Lastly, keep in mind that certain topics may make potential participants uncomfortable, and people may not be as enthusiastic about your project as you are.
However, don’t hesitate to reach out to individuals for assistance or feedback, as they are typically receptive.
Be respectful of their time and make such requests well in advance. Ultimately, if you lack confidence in your ability to access the necessary data for a particular topic, it’s advisable to steer clear of that research subject.
Keep it Concise and Simple.
Our final recommendation emphasizes the importance of simplicity in both your chosen research topic and your research methodology.
The most effective approach often involves a straightforward project executed with precision, as opposed to a complex one executed poorly.
Therefore, it is advisable to maintain a focused research scope and avoid attempting to connect every possible aspect within your study.
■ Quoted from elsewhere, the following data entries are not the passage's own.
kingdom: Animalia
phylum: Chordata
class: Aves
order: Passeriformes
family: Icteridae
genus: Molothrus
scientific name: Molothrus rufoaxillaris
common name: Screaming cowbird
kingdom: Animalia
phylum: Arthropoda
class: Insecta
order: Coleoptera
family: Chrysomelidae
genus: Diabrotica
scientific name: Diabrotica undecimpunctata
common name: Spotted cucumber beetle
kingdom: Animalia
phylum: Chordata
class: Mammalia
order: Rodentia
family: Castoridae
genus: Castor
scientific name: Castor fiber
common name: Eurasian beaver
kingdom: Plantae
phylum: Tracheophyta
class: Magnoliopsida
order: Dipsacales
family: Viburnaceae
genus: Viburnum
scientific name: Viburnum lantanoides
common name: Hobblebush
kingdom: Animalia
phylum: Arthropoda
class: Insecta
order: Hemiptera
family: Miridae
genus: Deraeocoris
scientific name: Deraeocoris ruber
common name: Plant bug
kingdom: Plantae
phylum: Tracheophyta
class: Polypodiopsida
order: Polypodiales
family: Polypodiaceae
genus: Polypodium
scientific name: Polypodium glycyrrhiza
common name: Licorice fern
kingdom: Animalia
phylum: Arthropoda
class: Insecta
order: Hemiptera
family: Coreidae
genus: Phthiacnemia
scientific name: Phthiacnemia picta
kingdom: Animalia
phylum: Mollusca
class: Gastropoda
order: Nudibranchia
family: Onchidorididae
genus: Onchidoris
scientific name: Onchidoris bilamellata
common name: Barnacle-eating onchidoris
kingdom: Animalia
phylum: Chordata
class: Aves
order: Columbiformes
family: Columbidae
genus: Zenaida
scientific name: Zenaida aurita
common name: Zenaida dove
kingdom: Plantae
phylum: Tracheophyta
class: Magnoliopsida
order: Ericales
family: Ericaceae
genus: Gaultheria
You can achieve this by maintaining a clear and concise research focus, ensuring that your research questions, aims, and objectives are in alignment. Additionally, consider building upon existing work rather than reinventing the wheel and starting from scratch.
Crucially, it is essential to remain realistic about what you can accomplish within your allotted timeframe.
Your academic program has a finite duration, so it is vital to assess what you can realistically achieve during this period.
Ultimately, the primary evaluation criteria should revolve around your ability to design and conduct research effectively rather than whether your research breaks entirely new ground.
In conclusion, the process of finding the right research topic is a critical step in your academic and intellectual journey. It requires careful consideration, self-reflection, and a systematic approach.
By following the guidelines and strategies discussed in this guide, you can increase your chances of selecting the right research topic that aligns with your interests, expertise, and academic goals.